Stated task 1:
Answer these from the forum thread on Lakers point guards:
(a) Which two players does the opening post call not good enough?
(b) Which player does e-monk name as maybe available?
(c) Which team does e-monk ask about giving up Collison for a pick?

Excerpted passage:
↓↓↓

# Ballscientist recommend 5 available point guards for Lakers



## Ballscientist (Nov 11, 2002)

I think Sessions and Flynn are not good enough. They can't help Lakers much.

my suggestion:

Raymond Felton

Darren Collison

Devin Harris

Mike Conley

Steve Nash

Any comments would be nice.


----------



## e-monk (Sep 10, 2010)

none of those players qualify as 'available' in any meaningful way (other than maybe Devin Harris) without begging the question "for what?"


----------



## Ballscientist (Nov 11, 2002)

Many young teams are interested in Lakers 2015 and 2017 unprotested first rounders.


----------



## e-monk (Sep 10, 2010)

so you're saying that you think the Pacers would give up Collison for a pick in the draft 3 years from now?


----------



## Kidd (Jul 2, 2009)

lol


----------



## Ballscientist (Nov 11, 2002)

↑↑↑

Data section:
↓↓↓

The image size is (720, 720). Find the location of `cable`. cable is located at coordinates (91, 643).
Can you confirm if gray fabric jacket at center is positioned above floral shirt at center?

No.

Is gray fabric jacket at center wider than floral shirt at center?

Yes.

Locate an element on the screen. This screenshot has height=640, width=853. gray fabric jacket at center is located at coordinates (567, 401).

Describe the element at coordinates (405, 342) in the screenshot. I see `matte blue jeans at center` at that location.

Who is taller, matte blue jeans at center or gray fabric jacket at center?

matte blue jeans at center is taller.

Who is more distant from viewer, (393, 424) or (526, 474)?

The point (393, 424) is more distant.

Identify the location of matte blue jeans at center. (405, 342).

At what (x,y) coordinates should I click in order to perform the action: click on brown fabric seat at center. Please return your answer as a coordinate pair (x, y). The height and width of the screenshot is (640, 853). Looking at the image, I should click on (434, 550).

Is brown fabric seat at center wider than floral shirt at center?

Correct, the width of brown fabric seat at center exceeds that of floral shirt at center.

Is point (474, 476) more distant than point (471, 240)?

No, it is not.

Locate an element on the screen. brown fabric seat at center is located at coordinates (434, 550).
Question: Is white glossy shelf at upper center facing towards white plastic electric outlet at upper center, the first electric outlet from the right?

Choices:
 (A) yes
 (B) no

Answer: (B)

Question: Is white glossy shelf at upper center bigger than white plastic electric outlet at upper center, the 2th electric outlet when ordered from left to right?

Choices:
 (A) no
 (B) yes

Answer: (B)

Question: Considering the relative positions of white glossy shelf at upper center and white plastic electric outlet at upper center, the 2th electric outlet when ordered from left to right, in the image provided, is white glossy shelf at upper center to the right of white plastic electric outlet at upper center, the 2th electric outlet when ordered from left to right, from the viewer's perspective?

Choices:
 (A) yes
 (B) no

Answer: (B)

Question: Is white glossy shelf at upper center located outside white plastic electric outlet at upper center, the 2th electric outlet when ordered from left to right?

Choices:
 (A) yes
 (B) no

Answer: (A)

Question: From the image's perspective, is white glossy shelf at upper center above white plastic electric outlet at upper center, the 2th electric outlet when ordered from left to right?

↑↑↑

Stated task 2:
Output as a JSON list of strings the lines of the records starting at the line containing "Is brown fabric" and ending at the line containing "Answer: (A)", one string per line, blank lines left out.

Problem solution 1:
(a) Sessions and Flynn
(b) Devin Harris
(c) The Pacers

Problem solution 2:
[
  "Is brown fabric seat at center wider than floral shirt at center?",
  "Correct, the width of brown fabric seat at center exceeds that of floral shirt at center.",
  "Is point (474, 476) more distant than point (471, 240)?",
  "No, it is not.",
  "Locate an element on the screen. brown fabric seat at center is located at coordinates (434, 550).",
  "Question: Is white glossy shelf at upper center facing towards white plastic electric outlet at upper center, the first electric outlet from the right?",
  "Choices:",
  " (A) yes",
  " (B) no",
  "Answer: (B)",
  "Question: Is white glossy shelf at upper center bigger than white plastic electric outlet at upper center, the 2th electric outlet when ordered from left to right?",
  "Choices:",
  " (A) no",
  " (B) yes",
  "Answer: (B)",
  "Question: Considering the relative positions of white glossy shelf at upper center and white plastic electric outlet at upper center, the 2th electric outlet when ordered from left to right, in the image provided, is white glossy shelf at upper center to the right of white plastic electric outlet at upper center, the 2th electric outlet when ordered from left to right, from the viewer's perspective?",
  "Choices:",
  " (A) yes",
  " (B) no",
  "Answer: (B)",
  "Question: Is white glossy shelf at upper center located outside white plastic electric outlet at upper center, the 2th electric outlet when ordered from left to right?",
  "Choices:",
  " (A) yes",
  " (B) no",
  "Answer: (A)"
]